EXERCISE AIM: Copy the rows word for word, beginning with the line that contains "text 點數報請牙醫全聯會評估，且全年總申報點數不得超過評估結果之額度。 [203, 1500, 1152, 1543]" and ending with the line that contains "text 明處，請於表格空白部分填寫。 [203, 485, 1152, 528]", including both of those lines.

Some rows:

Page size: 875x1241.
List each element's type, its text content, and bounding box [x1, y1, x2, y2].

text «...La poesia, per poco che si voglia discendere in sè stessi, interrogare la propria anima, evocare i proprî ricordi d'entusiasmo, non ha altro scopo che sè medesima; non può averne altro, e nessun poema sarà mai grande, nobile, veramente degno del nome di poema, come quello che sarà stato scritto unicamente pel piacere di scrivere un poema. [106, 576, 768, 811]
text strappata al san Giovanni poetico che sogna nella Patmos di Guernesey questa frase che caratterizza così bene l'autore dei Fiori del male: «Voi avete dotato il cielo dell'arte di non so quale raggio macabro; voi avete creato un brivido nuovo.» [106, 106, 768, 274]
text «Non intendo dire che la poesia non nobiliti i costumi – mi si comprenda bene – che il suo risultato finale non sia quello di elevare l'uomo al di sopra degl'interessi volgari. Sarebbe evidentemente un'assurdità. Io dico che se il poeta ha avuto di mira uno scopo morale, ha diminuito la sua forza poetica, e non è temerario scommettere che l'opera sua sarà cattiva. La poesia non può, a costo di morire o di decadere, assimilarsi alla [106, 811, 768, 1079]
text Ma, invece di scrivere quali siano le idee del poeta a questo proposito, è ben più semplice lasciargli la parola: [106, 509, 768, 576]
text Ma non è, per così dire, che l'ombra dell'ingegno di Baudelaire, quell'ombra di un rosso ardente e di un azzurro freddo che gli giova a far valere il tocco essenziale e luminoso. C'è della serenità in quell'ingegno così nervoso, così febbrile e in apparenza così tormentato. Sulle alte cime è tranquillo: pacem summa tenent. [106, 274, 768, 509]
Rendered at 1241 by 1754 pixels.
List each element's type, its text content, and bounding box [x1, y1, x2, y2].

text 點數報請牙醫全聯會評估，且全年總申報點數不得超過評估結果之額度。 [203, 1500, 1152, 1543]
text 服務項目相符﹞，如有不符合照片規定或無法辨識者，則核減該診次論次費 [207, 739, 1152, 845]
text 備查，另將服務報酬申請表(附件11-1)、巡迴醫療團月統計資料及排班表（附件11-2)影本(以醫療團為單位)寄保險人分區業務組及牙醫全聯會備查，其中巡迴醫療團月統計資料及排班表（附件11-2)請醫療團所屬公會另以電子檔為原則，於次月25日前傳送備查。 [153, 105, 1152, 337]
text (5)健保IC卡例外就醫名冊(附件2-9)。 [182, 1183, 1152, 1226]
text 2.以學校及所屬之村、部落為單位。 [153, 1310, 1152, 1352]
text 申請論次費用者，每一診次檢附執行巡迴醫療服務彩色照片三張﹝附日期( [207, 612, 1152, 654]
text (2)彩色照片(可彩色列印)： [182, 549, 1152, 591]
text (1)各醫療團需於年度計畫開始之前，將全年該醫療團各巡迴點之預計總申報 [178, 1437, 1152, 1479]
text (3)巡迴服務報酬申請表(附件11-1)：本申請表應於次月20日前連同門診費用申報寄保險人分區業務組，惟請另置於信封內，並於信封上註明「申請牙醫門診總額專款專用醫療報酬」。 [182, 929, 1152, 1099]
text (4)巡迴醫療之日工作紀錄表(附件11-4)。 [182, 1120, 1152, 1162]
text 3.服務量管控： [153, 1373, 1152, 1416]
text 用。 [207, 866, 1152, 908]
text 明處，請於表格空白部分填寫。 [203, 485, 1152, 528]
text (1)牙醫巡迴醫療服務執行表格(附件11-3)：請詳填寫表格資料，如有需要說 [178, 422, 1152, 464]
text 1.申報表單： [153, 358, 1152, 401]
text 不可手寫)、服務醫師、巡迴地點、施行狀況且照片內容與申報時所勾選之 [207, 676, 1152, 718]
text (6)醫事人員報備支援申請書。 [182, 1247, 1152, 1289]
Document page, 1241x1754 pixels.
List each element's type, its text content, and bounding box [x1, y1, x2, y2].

RESULT OF THIS EXERCISE:
text 點數報請牙醫全聯會評估，且全年總申報點數不得超過評估結果之額度。 [203, 1500, 1152, 1543]
text 服務項目相符﹞，如有不符合照片規定或無法辨識者，則核減該診次論次費 [207, 739, 1152, 845]
text 備查，另將服務報酬申請表(附件11-1)、巡迴醫療團月統計資料及排班表（附件11-2)影本(以醫療團為單位)寄保險人分區業務組及牙醫全聯會備查，其中巡迴醫療團月統計資料及排班表（附件11-2)請醫療團所屬公會另以電子檔為原則，於次月25日前傳送備查。 [153, 105, 1152, 337]
text (5)健保IC卡例外就醫名冊(附件2-9)。 [182, 1183, 1152, 1226]
text 2.以學校及所屬之村、部落為單位。 [153, 1310, 1152, 1352]
text 申請論次費用者，每一診次檢附執行巡迴醫療服務彩色照片三張﹝附日期( [207, 612, 1152, 654]
text (2)彩色照片(可彩色列印)： [182, 549, 1152, 591]
text (1)各醫療團需於年度計畫開始之前，將全年該醫療團各巡迴點之預計總申報 [178, 1437, 1152, 1479]
text (3)巡迴服務報酬申請表(附件11-1)：本申請表應於次月20日前連同門診費用申報寄保險人分區業務組，惟請另置於信封內，並於信封上註明「申請牙醫門診總額專款專用醫療報酬」。 [182, 929, 1152, 1099]
text (4)巡迴醫療之日工作紀錄表(附件11-4)。 [182, 1120, 1152, 1162]
text 3.服務量管控： [153, 1373, 1152, 1416]
text 用。 [207, 866, 1152, 908]
text 明處，請於表格空白部分填寫。 [203, 485, 1152, 528]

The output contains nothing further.